I didn't want to toss it, or wipe it off onto the cloth I was using for a cleanup rag. Instead, I decided to see if I had an old or unfinished painting I could stamp onto with the silver paint. Maybe it could rekindle my enthusiasm for some orphaned project. So I went looking in my stash for a suitable piece to work with.
The perfect candidate turned out to be a 2 1/2x3 1/2" artist trading card my friend Rebecca Salcedo had given me a few years ago. Rebecca is both a decorative artist and a fine artist. She had been experimenting with faux paint treatments for a client's walls, and had created several of these little cards to test various effects and color combinations. One afternoon she had stuck her head in my studio door (at the time we were both tenants in a communal studio space), handed me two of the cards and said, "Here's something to start some tiny paintings with." Intending to do just that, I had placed them in a drawer. Where they languished until yesterday.

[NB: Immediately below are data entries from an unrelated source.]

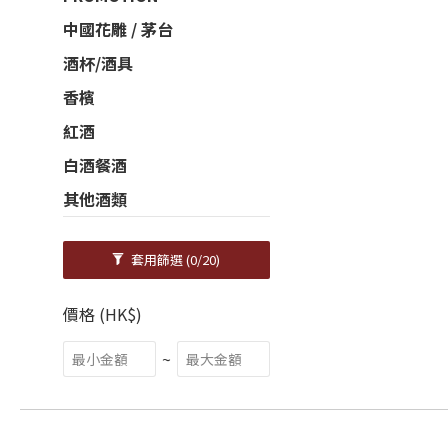
中國花雕 / 茅台
酒杯/酒具
香檳
紅酒
白酒餐酒
其他酒類
套用篩選
(0/20)
價格 (HK$)
~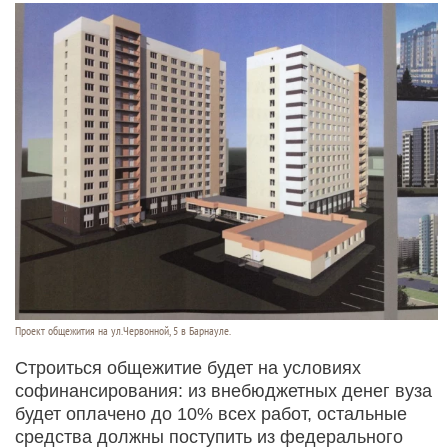
Проект общежития на ул.Червонной, 5 в Барнауле.
Строиться общежитие будет на условиях
софинансирования: из внебюджетных денег вуза
будет оплачено до 10% всех работ, остальные
средства должны поступить из федерального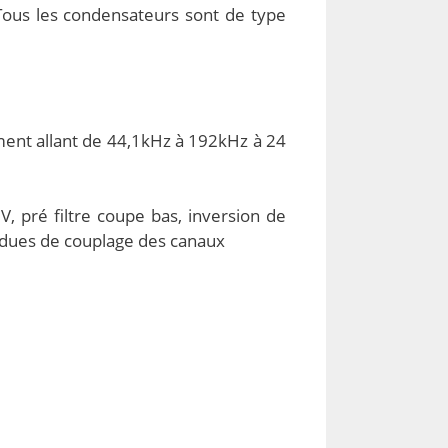
ous les condensateurs sont de type
ement allant de 44,1kHz à 192kHz à 24
, pré filtre coupe bas, inversion de
endues de couplage des canaux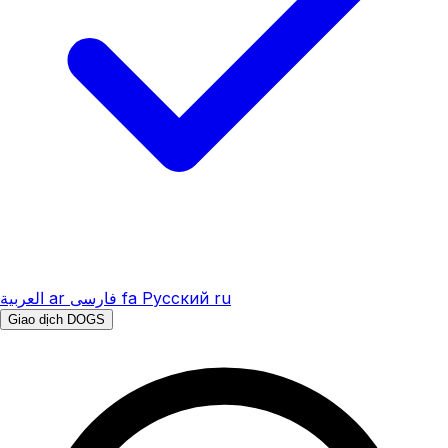
العربية
ar
فارسی
fa
Русский
ru
Giao dịch DOGS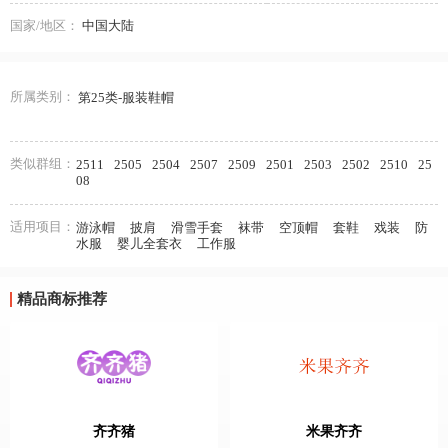
国家/地区：
中国大陆
所属类别：
第25类-服装鞋帽
类似群组：
2511
2505
2504
2507
2509
2501
2503
2502
2510
25
08
适用项目：
游泳帽
披肩
滑雪手套
袜带
空顶帽
套鞋
戏装
防
水服
婴儿全套衣
工作服
精品商标推荐
齐齐猪
米果齐齐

One of the cards featured a bit of texture on its surface. It was painted a mid-value grey, lightly glazed with what looked to be a mixture of Pthalo Blue and black, making it an ideal blank slate. Eureka! The leftover silver paint would look great with those colors. I got right to work.
A 2 1/2x3 1/2" abstract, painted entirely with sponges. |
Instead of a brush, I decided to use itty-bitty sponges. These were actually pieces of a large sponge I had previously cut up for another project. Back then I had used the pieces to stamp small squares onto a canvas. The biggest of the bunch was about the size of a thumbprint, the smallest about the circumference of my middle finger.

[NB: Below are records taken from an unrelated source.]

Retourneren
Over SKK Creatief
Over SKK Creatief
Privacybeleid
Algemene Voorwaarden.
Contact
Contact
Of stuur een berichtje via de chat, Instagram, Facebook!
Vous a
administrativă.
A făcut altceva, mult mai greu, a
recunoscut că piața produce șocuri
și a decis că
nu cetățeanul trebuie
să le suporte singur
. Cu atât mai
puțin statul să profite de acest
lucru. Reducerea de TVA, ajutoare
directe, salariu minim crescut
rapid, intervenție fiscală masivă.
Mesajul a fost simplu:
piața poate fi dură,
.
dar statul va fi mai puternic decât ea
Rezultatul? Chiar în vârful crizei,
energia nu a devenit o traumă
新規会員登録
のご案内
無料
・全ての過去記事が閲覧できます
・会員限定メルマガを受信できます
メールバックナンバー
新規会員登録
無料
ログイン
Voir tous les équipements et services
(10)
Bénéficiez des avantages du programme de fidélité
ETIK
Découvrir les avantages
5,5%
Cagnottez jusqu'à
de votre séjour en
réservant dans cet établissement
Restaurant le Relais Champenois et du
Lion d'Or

Painting with sponges was a way to leave my comfort zone and give something different a try. It's part of my New Studio Mantra: new digs call for exploring new directions. Since moving into my new space, I've been doing just that and having a ball, inspired in part by a book titled Mixed Media Revolution: Creative Ideas for Reusing Your Art by Darlene Olivia McElroy and Sandra Duran Wilson. Already Sandra and Darlene have led me down several new pathways to creative opportunity.
Doing this little sponge painting was great fun. I held no expectations for its outcome, just allowed myself to play and dabble. In addition to the Iridescent Silver, Carbon Black, Titanium White and Payne's Grey rounded out my palette. I learned quickly to use the very lightest of touches when applying the loaded sponge to the paper, or a big blob would result that had to be covered up. The sponges' textured surfaces created a delicate, yet intricate interplay of colors; layering and veiling and layering some more produced a remarkably detailed level of complexity my clumsy photography can't capture adequately here. Nor can it capture the luminous glow the metallic silver paint infuses.
As I worked on this I was fully in the Zone, dabbing away and enjoying every minute as the painting took shape. When I finished it, I noticed it looks equally good turned in any direction, and because the silver paint is reflective, each orientation looks very different from the others. It's like four unique little paintings in one!